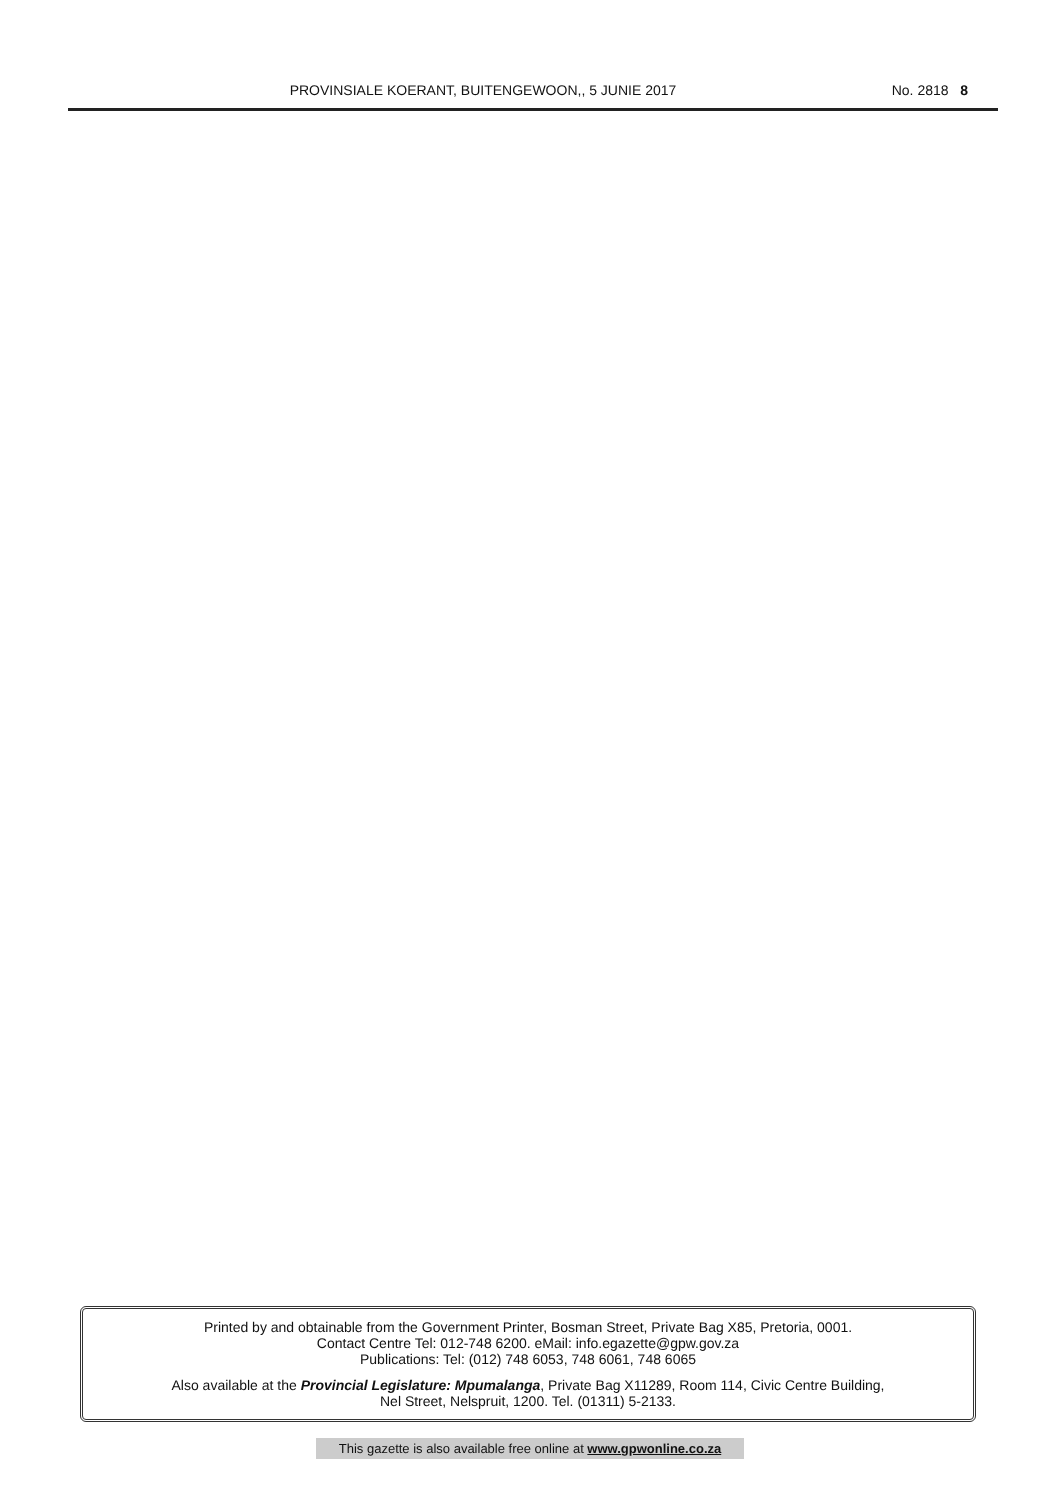PROVINSIALE KOERANT, BUITENGEWOON,, 5 JUNIE 2017
No. 2818 8
Printed by and obtainable from the Government Printer, Bosman Street, Private Bag X85, Pretoria, 0001.
Contact Centre Tel: 012-748 6200. eMail: info.egazette@gpw.gov.za
Publications: Tel: (012) 748 6053, 748 6061, 748 6065
Also available at the Provincial Legislature: Mpumalanga, Private Bag X11289, Room 114, Civic Centre Building,
Nel Street, Nelspruit, 1200. Tel. (01311) 5-2133.
This gazette is also available free online at www.gpwonline.co.za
=======
All records are to be reproduced exactly; the pictures are to be omitted.

PROVINSIALE KOERANT, BUITENGEWOON,, 5 JUNIE 2017
No. 2818 8
Printed by and obtainable from the Government Printer, Bosman Street, Private Bag X85, Pretoria, 0001.
Contact Centre Tel: 012-748 6200. eMail: info.egazette@gpw.gov.za
Publications: Tel: (012) 748 6053, 748 6061, 748 6065
Also available at the Provincial Legislature: Mpumalanga, Private Bag X11289, Room 114, Civic Centre Building,
Nel Street, Nelspruit, 1200. Tel. (01311) 5-2133.
This gazette is also available free online at www.gpwonline.co.za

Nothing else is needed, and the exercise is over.